Les amis de Daniel Vernet, ancien directeur de la rédaction du Monde, fondateur de Boulevard-Extérieur, décédé le 15 février, lui ont rendu hommage, mercredi 16 mai, à la Maison Heinrich Heine. Deux tables rondes étaient organisées, l’une sur « l’Europe, ses divisions, ses perspectives », animée par Hans Stark, secrétaire général du Cerfa (Comité d’études des relations franco-allemandes), l’autre, sur « le nouveau désordre international », modérée par Ariane Bonzon, journaliste. Deux thèmes au cœur des travaux de Daniel Vernet, comme l’a rappelé Henri Ménudier (Sorbonne nouvelle-Paris 3).
Des proches du fondateur de Boulevard Extérieur ont salué sa mémoire. Le député Jean-Louis Bourlanges, en ouverture de la soirée, a souligné que Daniel Vernet était « un journaliste profondément européen ». Grand voyageur, il a parcouru l’Europe en tous sens car, pour lui, l’Europe n’était pas seulement un nom, mais « des gens, des peuples, des citoyens » dont il fallait prendre en considération « les expériences, les souffrances, les espérances ». Daniel Vernet, a ajouté le député, était également sensible à la dimension historique des événements. Il avait « le sentiment, le goût, l’instinct de la profondeur historique », sachant « analyser le présent à la lumière du passé ».

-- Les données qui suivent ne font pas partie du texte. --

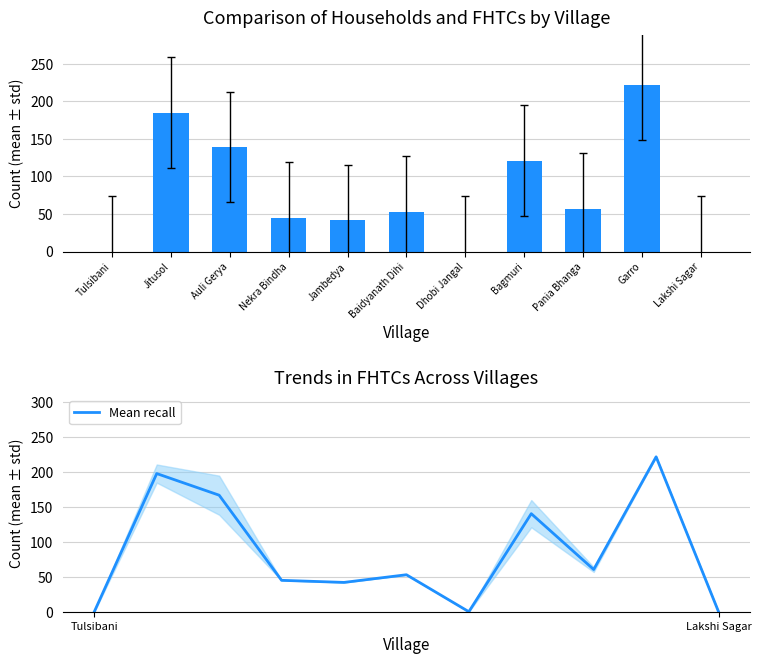

How many values in the Mean recall series are below 53?

5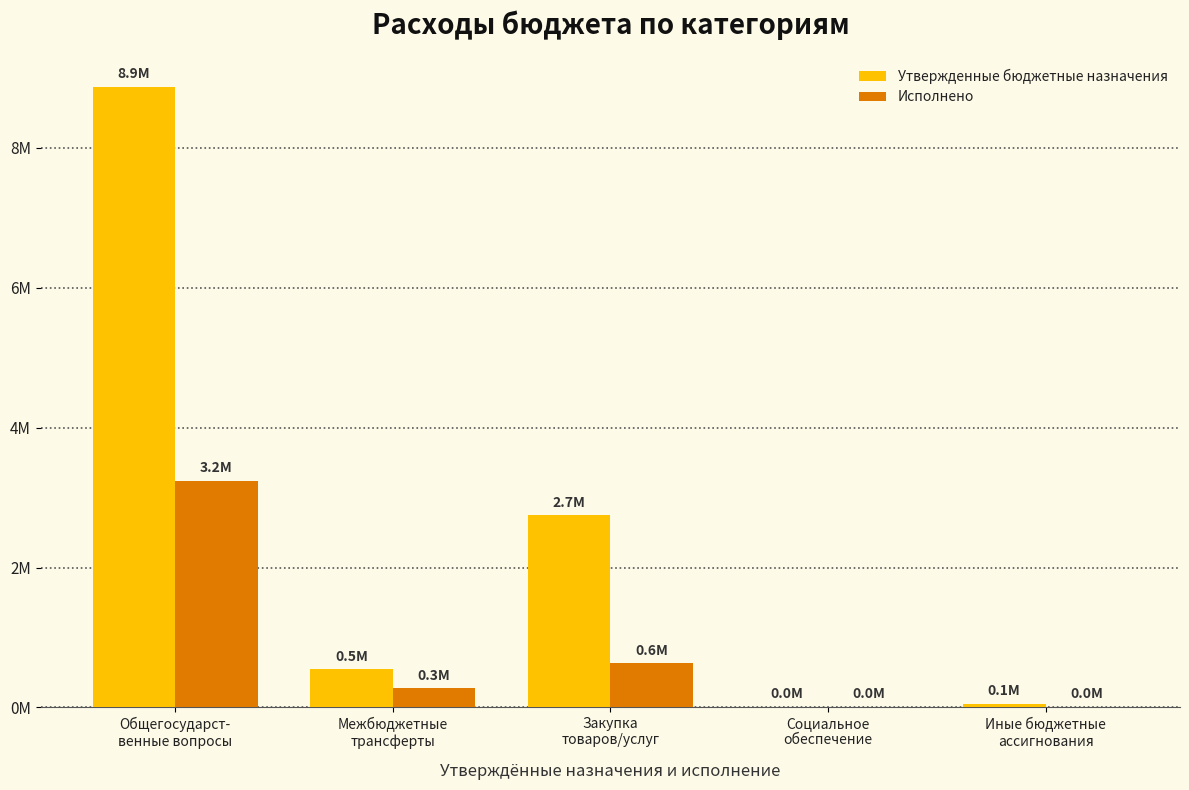

Is it true that Утвержденные бюджетные назначения equals 8873944.0 at Общегосударст-
венные вопросы?

True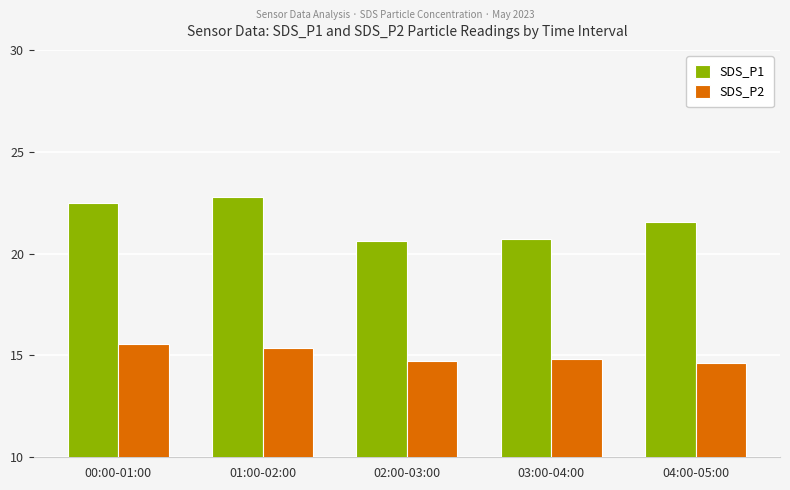

At 04:00-05:00, list the series in order from smallest to largest.

SDS_P2, SDS_P1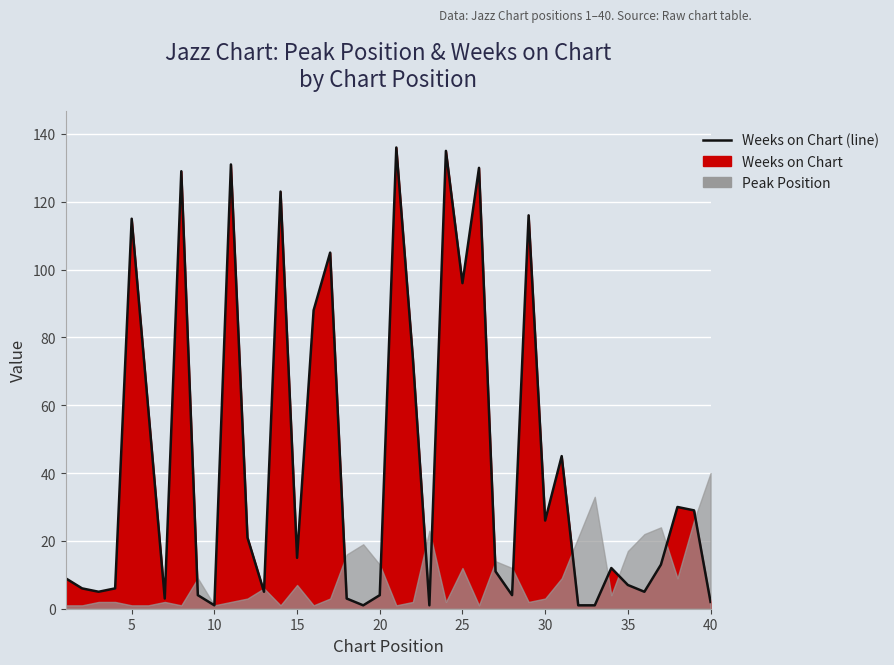

How many lines are shown in the chart?

1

En clôture de la soirée, Alain Frachon, journaliste au Monde, co-auteur de deux livres avec Daniel Vernet, L’Amérique messianique (2004) et La Chine contre l’Amérique, le duel du siècle (2012), a évoqué sa relation de travail avec Daniel Vernet. Il a noté en particulier que celui-ci était capable de s’investir avec le plus grand sérieux dans son activité de journaliste et, en même temps, de ne pas se prendre lui-même au sérieux. L’humour de Daniel Vernet était, selon Alain Frachon, « une manière d’être libre », en ouvrant la porte à « l’autocritique permanente ».
Les deux tables rondes se sont efforcées d’apporter quelques réponses à la question qui donnait son titre à la soirée : « Comment expliquer le monde ? ». La première, consacrée à l’état de l’Europe, réunissait plusieurs journalistes ou ancien journalistes : Thomas Ferenczi (Boulevard Extérieur), Joachim Fritz-Vannahme (Fondation Bertelsmann), Sylvie Kauffmann (Le Monde), Quentin Peel (chercheur à Chatham House), Detlef Puhl (conseiller à l’Otan). A la seconde, consacrée à l’état du monde, participaient t une journaliste, réunissait une journaliste et quatre experts : Nathalie Nougayrède (The Guardian), Andreï Gratchev (ancien porte-parole de Mikhaïl Gorbatchev), Dick Howard (Stony Brook University), Marie Mendras (CNRS-Sciences Po), François Godement (EFCR).
Sur l’Europe, les participants ont souligné qu’après les espoirs de relance du début des années 2000, marquées par le projet de Constitution européenne, l’esquisse d’une politique de défense commune et surtout l’adhésion des anciens Etats communistes, l’Union européenne est entrée dans une phase de dépression. Les déceptions ont été nombreuses : les difficultés de la zone euro, ébranlée par la crise financière, les incertitudes et les limites d’une défense européenne qui divise les Etats membres, la montée des populismes dans la plupart des pays européens, à l’Ouest comme à l’Est, les désillusions des anciens Etats communistes et la conversion de certains d’entre eux à une démocratie « illibérale », la crise migratoire, le Brexit enfin, ont mis en danger la construction européenne, qui maintient un minimum d’unité, non par sa volonté, mais sous la pression extérieure.
Sur le nouvel ordre mondial ou plutôt, selon la formulation retenue par les organisateurs du débat, sur « le nouveau désordre international », les échanges ont mis en évidence la crise de la Russie post-soviétique, redevenue l’adversaire, sinon l’ennemie, de l’Occident après l’échec du projet de « maison commune européenne » de Mikhaïl Gorbatchev, auquel répondait l’idée, chère à François Mitterrand, d’une grande confédération européenne. Ils ont aussi souligné les menaces qui pèsent, depuis l’arrivée de Donald Trump à la Maison Blanche, sur le multilatéralisme. Ils ont enfin rappelé l’essor de la Chine dont le dynamisme n’est pas sans danger pour la survie de l’ordre libéral mondial.
Entre discours et débats, des airs de Bach (extraits des Suites n°1 et n°3) et d’Astor Piazzolla (Oblivion), interprétés par le violoncelliste Daniel Arias Arrieta et le pianiste Jorge Garcia Herranz, ont complété l’hommage rendu à l’amateur de musique qu’était Daniel Vernet.